Her şey, nadir bir genetik mutasyonu taşıyan hasta grubunun incelenmesiyle başladı. Bu kişilerde ISG15 adlı bağışıklık düzenleyici proteinin eksik olduğu tespit edildi. Bu durum, onları bakteri enfeksiyonlarına karşı savunmasız hale getirirken aynı zamanda şaşırtıcı biçimde virüslere karşı olağanüstü direnç kazandırıyordu.

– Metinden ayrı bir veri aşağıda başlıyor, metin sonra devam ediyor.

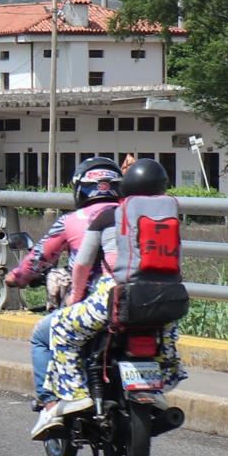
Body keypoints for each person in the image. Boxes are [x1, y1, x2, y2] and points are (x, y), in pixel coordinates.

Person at [35, 158, 185, 438]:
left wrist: (74, 300)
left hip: (115, 297)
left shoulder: (107, 217)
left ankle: (76, 395)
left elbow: (82, 265)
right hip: (166, 299)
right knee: (167, 344)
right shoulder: (170, 216)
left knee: (61, 328)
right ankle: (156, 388)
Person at [4, 157, 121, 410]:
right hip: (140, 300)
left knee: (41, 336)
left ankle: (50, 403)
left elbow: (38, 259)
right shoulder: (134, 217)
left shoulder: (72, 221)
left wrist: (16, 277)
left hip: (95, 304)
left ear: (80, 189)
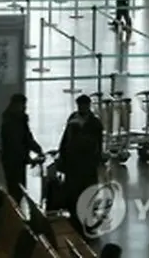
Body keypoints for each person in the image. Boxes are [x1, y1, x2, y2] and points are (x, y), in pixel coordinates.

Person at [57, 95, 103, 235]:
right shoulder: (75, 121)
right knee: (74, 194)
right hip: (74, 164)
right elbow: (65, 140)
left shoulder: (94, 123)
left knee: (88, 193)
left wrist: (97, 160)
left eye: (84, 105)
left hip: (87, 165)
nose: (82, 108)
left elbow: (98, 144)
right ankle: (76, 222)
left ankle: (87, 223)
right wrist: (62, 157)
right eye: (80, 105)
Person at [0, 93, 43, 204]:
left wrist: (36, 149)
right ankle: (15, 213)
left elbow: (26, 137)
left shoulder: (17, 119)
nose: (24, 107)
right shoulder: (12, 122)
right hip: (13, 160)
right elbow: (17, 142)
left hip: (15, 160)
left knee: (17, 188)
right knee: (16, 188)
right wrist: (30, 155)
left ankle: (15, 211)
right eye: (22, 105)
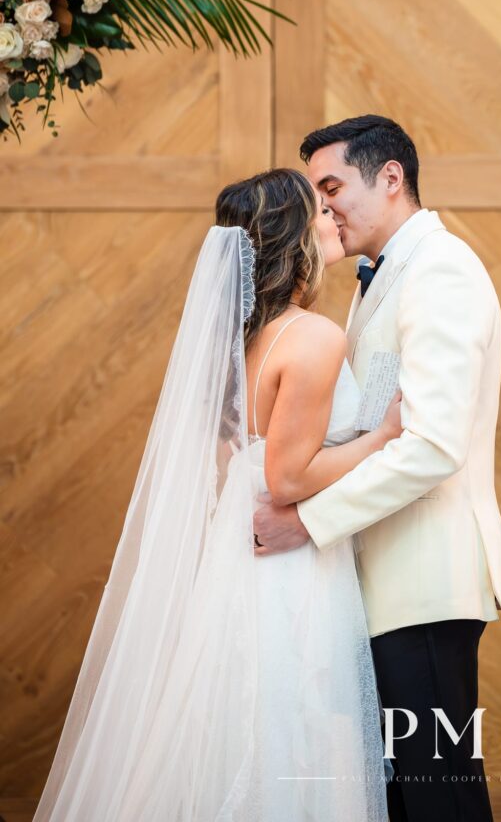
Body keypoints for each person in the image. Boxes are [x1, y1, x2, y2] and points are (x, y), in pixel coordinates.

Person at [33, 168, 400, 821]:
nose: (334, 218)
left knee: (237, 720)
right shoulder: (312, 336)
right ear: (293, 237)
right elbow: (287, 477)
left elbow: (243, 457)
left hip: (238, 557)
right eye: (320, 211)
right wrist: (384, 436)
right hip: (291, 567)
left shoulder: (240, 339)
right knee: (294, 721)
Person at [253, 114, 501, 822]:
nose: (323, 205)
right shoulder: (379, 281)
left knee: (440, 797)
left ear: (390, 177)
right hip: (384, 578)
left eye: (332, 186)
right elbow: (379, 425)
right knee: (405, 798)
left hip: (423, 578)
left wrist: (307, 519)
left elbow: (430, 443)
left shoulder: (443, 269)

Bogunovic ve ekibi, bu “doğal antiviral süper gücü” taklit etmeye karar verdi. Geliştirilen deneysel tedavi, 10 farklı mRNA molekülü taşıyan özel lipid nanopartiküller içeriyor.
VİRAL ÇOĞALMAYI ENGELLİYOR
Bu moleküller, hücrelerde geçici bir bağışıklık aktivasyonu sağlayarak viral çoğalmayı engelliyor. Üstelik tedavi burun damlası şeklinde uygulanabiliyor, bu da onu pratik ve ulaşılabilir kılıyor.
Hayvan deneylerinde (hamster ve farelerde) yapılan testlerde, grip ve SARS-CoV-2 gibi virüslerin çoğalması geçici olarak durduruldu. Bu etkiler, aşırı bağışıklık tepkisi yaratmadan elde edildi.
Bogunovic, mutasyona sahip bireylerdeki gibi ağır iltihaplanmalardan kaçınmak için tedavinin kontrollü ve sınırlı protein üretimi sağladığını belirtti.
İLK AMAÇ ANTİVİRAL TEDAVİ DEĞİLDİ
Bu araştırma, başlangıçta antiviral bir tedavi geliştirme amacı taşımıyordu. Ancak nadir görülen hastalar üzerine yapılan gözlemler, herkese uygulanabilecek evrensel bir antiviral yaklaşımın kapısını araladı.
Şimdi bilim insanları, bu bağışıklığın ne kadar süre etkili olduğunu ve insanlar üzerindeki güvenli uygulamasını araştırıyor.
Eğer sonuçlar başarılı olursa, bu yöntem COVID-19 aşılarının başlattığı genetik tedavi devriminin bir uzantısı olarak değerlendirilebilir. Kısa süreli, hafif bir bağışıklık aktivasyonunun bile virüslere karşı etkili koruma sağlayabileceği düşünülüyor.
Columbia Üniversitesi’nden pediatrik immünoloji profesörü Dusan Bogunovic’in öncülüğünde yürütülen bu çalışma, Science Translational Medicine dergisinde yayımlandı.